Komentar Ødegaard ini senada dengan tuntutan Arteta agar timnya tampil lebih berani untuk melengkapi kecemerlangan teknis mereka.
Statistik mendukung pertumbuhan tersebut. Arsenal telah mengamankan tempat di babak 16 besar Liga Champions dengan performa impresif. Namun, mahkota domestik tetap menjadi obsesi utama yang belum terbayar.

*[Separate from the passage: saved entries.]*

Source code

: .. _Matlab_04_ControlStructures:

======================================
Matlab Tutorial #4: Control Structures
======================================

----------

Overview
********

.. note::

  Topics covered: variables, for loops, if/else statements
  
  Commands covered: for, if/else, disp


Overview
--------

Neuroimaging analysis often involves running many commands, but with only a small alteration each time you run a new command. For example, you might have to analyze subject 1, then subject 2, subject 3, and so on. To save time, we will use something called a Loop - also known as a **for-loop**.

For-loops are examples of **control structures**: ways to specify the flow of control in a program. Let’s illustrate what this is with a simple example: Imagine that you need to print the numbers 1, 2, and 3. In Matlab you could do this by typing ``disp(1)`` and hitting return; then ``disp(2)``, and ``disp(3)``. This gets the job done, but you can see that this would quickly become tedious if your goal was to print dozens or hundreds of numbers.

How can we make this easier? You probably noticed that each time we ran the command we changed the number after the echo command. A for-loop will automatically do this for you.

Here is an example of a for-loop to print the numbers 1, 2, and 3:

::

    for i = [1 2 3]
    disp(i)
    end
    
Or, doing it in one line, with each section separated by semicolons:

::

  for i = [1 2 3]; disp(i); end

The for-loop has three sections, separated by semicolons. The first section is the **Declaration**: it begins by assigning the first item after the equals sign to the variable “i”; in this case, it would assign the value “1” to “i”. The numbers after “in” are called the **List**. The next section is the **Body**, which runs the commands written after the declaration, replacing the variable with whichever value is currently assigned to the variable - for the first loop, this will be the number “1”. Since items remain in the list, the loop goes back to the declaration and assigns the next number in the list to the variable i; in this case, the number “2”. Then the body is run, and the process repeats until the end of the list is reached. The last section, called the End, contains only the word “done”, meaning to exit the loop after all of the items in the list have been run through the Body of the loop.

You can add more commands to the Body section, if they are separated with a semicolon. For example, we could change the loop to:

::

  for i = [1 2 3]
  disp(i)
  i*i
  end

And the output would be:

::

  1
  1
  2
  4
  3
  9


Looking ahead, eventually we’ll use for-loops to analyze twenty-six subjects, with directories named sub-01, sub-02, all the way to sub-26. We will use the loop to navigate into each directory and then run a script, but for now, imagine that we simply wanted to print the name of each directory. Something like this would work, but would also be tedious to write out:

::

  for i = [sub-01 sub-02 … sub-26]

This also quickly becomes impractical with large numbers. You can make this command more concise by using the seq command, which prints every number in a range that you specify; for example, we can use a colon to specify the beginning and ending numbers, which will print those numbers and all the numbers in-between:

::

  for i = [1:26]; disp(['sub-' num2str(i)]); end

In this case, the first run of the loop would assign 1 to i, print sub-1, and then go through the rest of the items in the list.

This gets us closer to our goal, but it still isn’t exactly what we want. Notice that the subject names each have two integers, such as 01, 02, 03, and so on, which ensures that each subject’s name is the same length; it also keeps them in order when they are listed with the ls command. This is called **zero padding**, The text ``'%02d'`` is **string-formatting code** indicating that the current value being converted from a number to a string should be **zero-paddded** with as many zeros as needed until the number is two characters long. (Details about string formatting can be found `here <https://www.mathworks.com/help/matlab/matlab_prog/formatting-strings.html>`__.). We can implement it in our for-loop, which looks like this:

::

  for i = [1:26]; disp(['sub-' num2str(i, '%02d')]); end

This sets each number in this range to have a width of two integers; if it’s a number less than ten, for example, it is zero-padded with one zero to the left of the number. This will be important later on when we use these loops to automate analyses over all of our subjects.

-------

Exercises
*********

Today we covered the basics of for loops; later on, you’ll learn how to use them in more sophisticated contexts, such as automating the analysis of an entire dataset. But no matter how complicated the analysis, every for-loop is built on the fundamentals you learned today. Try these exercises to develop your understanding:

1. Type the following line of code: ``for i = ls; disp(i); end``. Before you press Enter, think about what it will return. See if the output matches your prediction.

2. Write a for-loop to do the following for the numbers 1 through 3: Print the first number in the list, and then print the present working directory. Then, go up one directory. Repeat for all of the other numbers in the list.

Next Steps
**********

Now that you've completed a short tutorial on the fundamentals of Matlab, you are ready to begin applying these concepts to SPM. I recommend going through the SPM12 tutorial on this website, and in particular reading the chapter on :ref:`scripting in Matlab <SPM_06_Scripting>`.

“Ini pertandingan yang mengecewakan (melawan United),” kata Ødegaard. “Kami memulai pertandingan dengan cukup baik, mencetak gol dan memiliki beberapa momen bagus lainnya di dalam dan sekitar kotak penalti.”
“Ada beberapa momen di mana kami membiarkan mereka berlari terlalu mudah dan mungkin terlalu banyak bermain mengandalkan kekuatan mereka. Kami tahu mereka bagus dalam serangan balik dan kami membiarkan mereka melakukannya terlalu mudah di beberapa momen.”
Baca juga: Man United Bungkam Pemimpin Klasemen Arsenal 3-2 di Emirates
Menatap Langkah Selanjutnya
Dengan jadwal padat yang menanti di depan mata, waktu untuk meratapi kekalahan sangatlah sempit. Bagi Ødegaard, misinya sederhana: akui masa lalu, tapi jangan hidup di dalamnya.
Dengan Manchester City dan Aston Villa yang hanya empat poin di belakang Arsenal, serta the Gunners yang gagal meraih kemenangan dalam tiga laga terakhir, rasa cemas menyebar di Emirates pada pekan lalu.
“Saya tidak merasakan hal itu,” kata Ødegaard. “Saya sangat fokus pada pertandingan. Yang penting adalah tetap berada di momen ini. Kita tidak boleh terlalu memperhatikan ekspektasi dan segala sesuatu di sekitarnya. Kami tidak cukup bagus [melawan United] dan kami harus belajar dari itu.”
Hantu-hantu kegagalan musim lalu mungkin masih menghuni lorong-lorong Emirates, tetapi jika sang kapten memiliki kendali, hantu-hantu itu akhirnya dipaksa bekerja untuk membantu mereka meraih kejayaan.